Samedi 5 juin
En partant, sans rien dire elle attrapa un instant le bras de Sarah J. un peu groggy à présent par les effets de l’anesthésie. Avec cette main posée furtivement, il était impossible de choisir si l’obstétricienne avait voulu donner avant son départ un signe d’humanité dans ce lieu si froid à la jeune femme alitée voire la réconforter, ou bien si elle s’accrochait à ce bras stable et solide, que Sarah J. laissait immobile sur son abdomen, afin de se soutenir l’espace d’un moment, à peine quelques dizièmes de seconde, et ne pas vaciller tandis qu’elle s’apprêtait à quitter la salle de travail.

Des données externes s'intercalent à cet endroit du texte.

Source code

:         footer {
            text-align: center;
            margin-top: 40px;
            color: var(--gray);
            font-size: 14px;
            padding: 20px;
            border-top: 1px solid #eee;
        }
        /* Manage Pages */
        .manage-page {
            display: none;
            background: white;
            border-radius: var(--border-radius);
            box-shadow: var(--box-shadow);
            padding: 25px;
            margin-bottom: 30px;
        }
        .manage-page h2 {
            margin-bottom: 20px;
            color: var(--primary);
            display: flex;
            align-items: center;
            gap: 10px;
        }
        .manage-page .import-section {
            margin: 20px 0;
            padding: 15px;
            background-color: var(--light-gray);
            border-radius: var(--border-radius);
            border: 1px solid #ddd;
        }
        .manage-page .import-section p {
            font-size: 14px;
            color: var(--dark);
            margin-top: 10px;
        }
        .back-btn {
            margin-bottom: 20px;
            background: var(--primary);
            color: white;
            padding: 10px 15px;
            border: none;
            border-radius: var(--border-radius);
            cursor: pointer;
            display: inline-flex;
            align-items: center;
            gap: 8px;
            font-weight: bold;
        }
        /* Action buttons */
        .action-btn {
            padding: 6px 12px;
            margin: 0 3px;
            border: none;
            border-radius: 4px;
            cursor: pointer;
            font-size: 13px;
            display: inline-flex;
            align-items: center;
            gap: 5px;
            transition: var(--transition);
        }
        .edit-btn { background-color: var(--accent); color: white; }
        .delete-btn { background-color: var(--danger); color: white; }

Mais plus probablement ce geste était-il un simple automatisme, sans engagement moral et encore moins affectif de sa part, un mouvement entraînant un contact rien de plus. Peut-être même avait-elle fait ce geste d’innombrables fois, alors qu’elle avait accompli ce pour quoi elle était venue, que sa mission s’arrêtait là, juste avant que ne se déclenchent les contractions. Ou peut-être encore, de même que Sarah J. ne pouvait s’empêcher de se répéter intérieurement en un mantra inutile, qu’elle n’était pas tombée enceinte pour donner la mort à son enfant, l’obstétricienne continuait-elle à se dire, après des années d’exercice et probablement des centaines d’avortements, thérapeutiques ou non tout compris, qu’elle était là sinon pour donner la vie du moins l’accompagner, en permettre le cheminement et non y mettre fin, bien que le mal s’avére parfois, ici et là, de temps à autre, disons ponctuellement nécessaire. Car, se rassure-t-on ainsi ou tente-t-on de le faire, quand les choses ne se passent pas comme prévu il faut se convaincre que certains gestes pourtant abhorrés sont soudain devenus indispensables. Et alors, désirant désormais plus que tout supporter leur accomplissement, se donner du courage voire du coeur à l’ouvrage, le médecin comme le patient se rejoignent dans un semblable effort pour accepter le nouvel état de fait. D’où que l’on se place, quel que soit le rôle que l’on joue dans l’affaire, on se dit que si le malheur arrive c’est forcément par une autre sorte de nécessité, bien plus forte, bien plus écrasante que le simple et presque trivial mal nécessaire. Quelque chose que l’on sait ou plutôt veut croire irrémédiable a agi et transformé nos vies. On ne peut que s’incliner. Ce matin le chauffeur de bus a manqué le virage sur le pont de pierre, cela devait arriver. Après des années de lutte, de chimio et de radiothérapie telle femme a succombé à son cancer il ne pouvait en être autrement. Il était écrit quelque part que ce jeune homme mourrait dans un accident de moto. Il fallait que le foetus ne soit pas viable.